JORDAAN-ROMANTIEK, JE moet er gevoelig voor zijn. Voor sommige mensen is een avondje cafe Nol, het vermaarde etablissement aan de Westerstraat waar nog iedere avond wordt gehost en gezongen op Koos Alberts en Andre Hazes, een ultiem sociaal genot. Van heinde en verre komen ze er om zich te laten vollopen, mee te brullen met de smartelijke liefdesklachten en tranen met tuiten te huilen aan de boezem van de hooggeblondeerde bardame, om de volgende ochtend, nog hallucinerend van het opgeroepen sentiment terug te scheuren naar het grijze thuisland. Voor andere, doorgaans wat introvertere types, staat een zelfde bezoek ongeveer gelijk aan een excursie naar het voorgeborgte van de hel. Ze raken katatoon verkrampt alleen al bij de aanblik van al deze Jordanese gezelligheid.
Anno 1994 bestaan er nog steeds scherp omlijnde beelden en ideeen over hoe het er aan toegaat in de Jordaan. Of beter: over hoe het er aan toe zou moeten gaan, want in werkelijkheid begint de populatie van wat eens ‘s lands meest zanglustige stadsdeel was, de trekken te vertonen van een wat verwaten yuppenkolonie. Natuurlijk, ze zijn er nog steeds, de echte Jordanezen, verscholen in hun woningen vol papegaaiekooien, kroonluchters, porseleinen vazen, lichtgevende plastic gondels, tulpvormige lampekappen met fluwelen linten en een huilend zigeunerinnetje aan de muur. Maar steeds vaker struikel je er over de advocaten, copywriters en hoge gemeenteambtenaren die met een art-decobroodrooster uit een woninginrichtingzaakje onder de arm van het ene pittoreske restaurantje naar het andere trekken. Het ooit om zijn opstandigheid beruchte stadsdeel is een openluchtmuseum geworden vol keurig gerenoveerde optrekjes. De favoriete volkswijk van koningin Beatrix, die enige jaren geleden op koninginnedag 'spontaan’ naar de Jordaan trok om daar al even spontaan op de wang te worden gekust door een nep-Jordanees volksmens - die dit kunststukje waarschijnlijk honderd keer had gerepeteerd onder toezicht van de Rijksvoorlichtingsdienst.

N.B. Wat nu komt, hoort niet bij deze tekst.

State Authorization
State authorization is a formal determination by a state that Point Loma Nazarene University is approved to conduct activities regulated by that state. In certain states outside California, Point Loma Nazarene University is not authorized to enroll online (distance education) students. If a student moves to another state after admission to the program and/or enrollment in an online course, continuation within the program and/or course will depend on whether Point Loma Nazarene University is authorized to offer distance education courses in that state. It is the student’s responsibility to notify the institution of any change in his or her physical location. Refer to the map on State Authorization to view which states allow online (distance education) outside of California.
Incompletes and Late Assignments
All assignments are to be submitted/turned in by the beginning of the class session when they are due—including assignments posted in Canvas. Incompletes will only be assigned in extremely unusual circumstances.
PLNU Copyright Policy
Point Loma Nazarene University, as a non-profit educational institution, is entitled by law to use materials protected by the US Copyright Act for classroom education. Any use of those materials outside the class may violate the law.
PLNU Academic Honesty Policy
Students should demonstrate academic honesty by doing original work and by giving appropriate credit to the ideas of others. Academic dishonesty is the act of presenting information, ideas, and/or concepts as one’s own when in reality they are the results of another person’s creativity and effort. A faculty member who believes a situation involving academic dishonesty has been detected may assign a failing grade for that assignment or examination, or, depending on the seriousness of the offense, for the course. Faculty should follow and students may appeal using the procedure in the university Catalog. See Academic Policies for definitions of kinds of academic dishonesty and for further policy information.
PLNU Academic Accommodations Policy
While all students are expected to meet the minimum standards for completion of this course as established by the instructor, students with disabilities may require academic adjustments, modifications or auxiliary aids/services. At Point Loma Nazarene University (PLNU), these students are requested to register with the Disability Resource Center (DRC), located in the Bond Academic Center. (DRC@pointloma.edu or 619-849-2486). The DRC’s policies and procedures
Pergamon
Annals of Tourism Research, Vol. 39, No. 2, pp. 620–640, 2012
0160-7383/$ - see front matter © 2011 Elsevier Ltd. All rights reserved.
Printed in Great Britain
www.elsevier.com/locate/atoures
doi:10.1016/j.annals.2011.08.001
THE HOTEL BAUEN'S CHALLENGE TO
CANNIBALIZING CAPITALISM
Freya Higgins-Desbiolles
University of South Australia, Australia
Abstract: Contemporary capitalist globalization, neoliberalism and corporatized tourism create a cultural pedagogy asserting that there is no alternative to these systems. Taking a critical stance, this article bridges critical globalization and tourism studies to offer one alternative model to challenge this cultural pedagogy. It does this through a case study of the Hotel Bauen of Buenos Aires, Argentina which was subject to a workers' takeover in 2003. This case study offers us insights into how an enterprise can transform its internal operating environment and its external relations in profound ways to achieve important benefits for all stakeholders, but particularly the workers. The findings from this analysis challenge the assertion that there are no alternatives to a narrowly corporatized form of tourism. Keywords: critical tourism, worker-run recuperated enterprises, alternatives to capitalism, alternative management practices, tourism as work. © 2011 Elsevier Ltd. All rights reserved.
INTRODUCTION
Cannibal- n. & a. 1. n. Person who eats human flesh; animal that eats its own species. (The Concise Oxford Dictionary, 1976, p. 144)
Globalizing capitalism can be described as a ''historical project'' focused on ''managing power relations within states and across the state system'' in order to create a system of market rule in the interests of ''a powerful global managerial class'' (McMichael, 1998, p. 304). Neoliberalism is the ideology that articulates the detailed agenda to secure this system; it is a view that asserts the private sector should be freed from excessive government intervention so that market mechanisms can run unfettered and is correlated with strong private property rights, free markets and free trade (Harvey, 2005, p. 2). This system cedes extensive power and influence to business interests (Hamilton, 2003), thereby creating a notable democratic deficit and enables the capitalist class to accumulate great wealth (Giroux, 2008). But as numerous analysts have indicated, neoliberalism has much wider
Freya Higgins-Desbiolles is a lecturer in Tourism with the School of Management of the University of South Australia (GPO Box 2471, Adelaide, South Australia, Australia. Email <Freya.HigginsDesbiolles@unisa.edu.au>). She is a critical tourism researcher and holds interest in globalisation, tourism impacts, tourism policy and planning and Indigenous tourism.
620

Dat is een beetje het probleem vandaag de dag: de Jordaan begint een tikkeltje te aangepast te worden. De laatste keer dat het stadsdeel van zich liet horen, was toen het gemeentebestuur de parkeerruimte fors wilde amputeren. Een Palingoproer zit er echter niet meer in. De veelbezongen saamhorigheid uit de tijden van armoede, toen ‘iedereen elkaar hielp ook al had je geen cent’ is verplaatst naar andere delen van de stad, waar die regel meer bittere noodzaak dan romantische gedachte is: de Bijlmer, Bos en Lommer of de Staatsliedenbuurt. Culturele antropologen in dienst van de gemeente bestuderen die ‘sociale structuren’ en pleiten ervoor ze ‘te integreren in het allochtone welzijnswerk’ of zoiets.
IN DE JORDAAN kennen ze het alleen nog uit de tijd dat de wijk, die van oudsher veel Franse emigres herbergde, een getto werd voor havenarbeiders uit Brabant. Een exotisch volkje dus tussen de steile noorderlingen - katholiek, bourgondisch, met hyperactieve traanklieren. Ook de andere organen waren prikkelbaar. Er werden veel messen getrokken, er werd gedanst en gezongen, de hele dag.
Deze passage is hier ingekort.